- [Using the information]
a) Revise the coin-flip R code between "df <- data.frame( 'X'" and "Yhist, ncol = 1 )", inclusive, replacing "binwidth = 1" with "binwidth = 2".
b) Condense the five assignment lines of the coin-flip R code that begin with "numtrials <- 50000" into a brief list giving each variable and its value.

**** Passage to read ****

Updating beliefs after seeing evidence: this process is at the heart of Bayesian statistics
numtrials <- 50000
numcoins <- 20
fairP <- 0.5
biasedP <- 0.75
val <- 14
#flip 50,000 fair coins 20 times
X <- rbinom(numtrials, numcoins, fairP )
#do the same with a biased coin
Y <- rbinom(numtrials, numcoins, biasedP )
df <- data.frame( 'X' = X, 'Y' = Y ) %>%
mutate( condX = X == val,
condY = Y == val )
Xhist <- df %>% ggplot( aes( x = X, fill = condX ) ) +
geom_histogram( binwidth = 1 ) +
scale_fill_manual( values = c( 'blue','red')) +
xlim( c( 1,numcoins ) )
Yhist <- df %>% ggplot( aes( x = Y, fill = condY ) ) +
geom_histogram( binwidth = 1) +
scale_fill_manual( values = c( 'blue','red')) +
xlim( c( 1,numcoins ) )
grid.arrange( Xhist, Yhist, ncol = 1 )
## Warning: Removed 4 rows containing missing values (geom_bar).
## Warning: Removed 4 rows containing missing values (geom_bar).

**** Given data ****

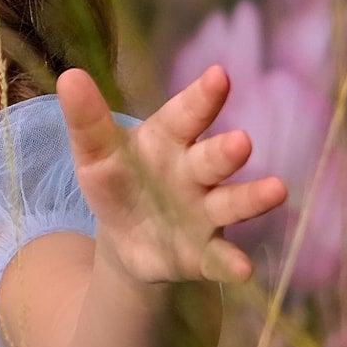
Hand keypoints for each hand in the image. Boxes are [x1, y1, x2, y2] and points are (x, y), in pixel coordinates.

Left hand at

****

- [Results for the exercise]
a)
df <- data.frame( 'X' = X, 'Y' = Y ) %>%
mutate( condX = X == val,
condY = Y == val )
Xhist <- df %>% ggplot( aes( x = X, fill = condX ) ) +
geom_histogram( binwidth = 2 ) +
scale_fill_manual( values = c( 'blue','red')) +
xlim( c( 1,numcoins ) )
Yhist <- df %>% ggplot( aes( x = Y, fill = condY ) ) +
geom_histogram( binwidth = 2) +
scale_fill_manual( values = c( 'blue','red')) +
xlim( c( 1,numcoins ) )
grid.arrange( Xhist, Yhist, ncol = 1 )

b)
- numtrials: 50000
- numcoins: 20
- fairP: 0.5
- biasedP: 0.75
- val: 14